In Simply Speaking she outlines very simply and coherently the basic rules of good speech writing and communication. As with most of the good books written on speech writing you are not likely to find major new insights. You will however find the key elements she addresses well illustrated with relevant speeches - many of which, by the way, she helped draft e.g. George H. Bush's acceptance speech at the Republican convention 1988 and Ronald Reagan's fortieth anniversary D-Day speech at Pointe du Hoc. Noonan goes through the speeches in detail, helping the reader to better appreciate the context and genesis for the respective speeches.

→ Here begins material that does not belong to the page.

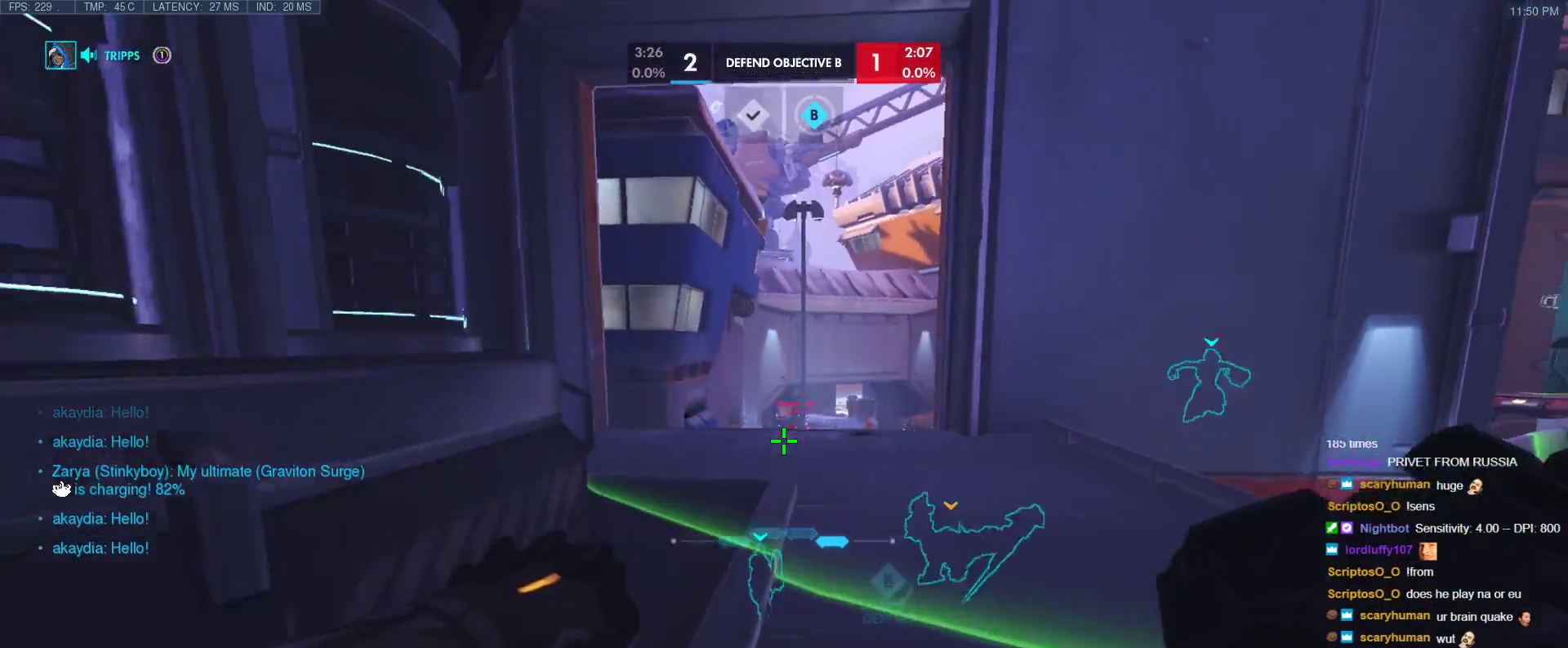
{"keys": ["a"], "events": [[50, "ctrl", "up"], [133, "s", "up"]]}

Noonan suggestions include:

A speech should never be more than twenty minutes.

Write the text out.

Humor is essential.

Sentences should be short and simple.

The book is a bit limited in that the author constantly returns to Reagan and his oratorical style but other speeches that Noonan quotes in a worthwhile book include Christopher Reeve's speech at the 1996 Democratic convention, John F Kennedy's Inaugural, Bill Clinton's Inaugural - which she pans and Mother Teresa's speech at the National Prayer Breakfast which reads well, but it was this amazing nun's presence and credibility which truly impacted the room.

I return to this book reasonably often because it is interesting and hits the key points for a speaker. But, the book could benefit from a good checklist and summary of key points. Noonan also shows her political colors too much in a book about speech writing.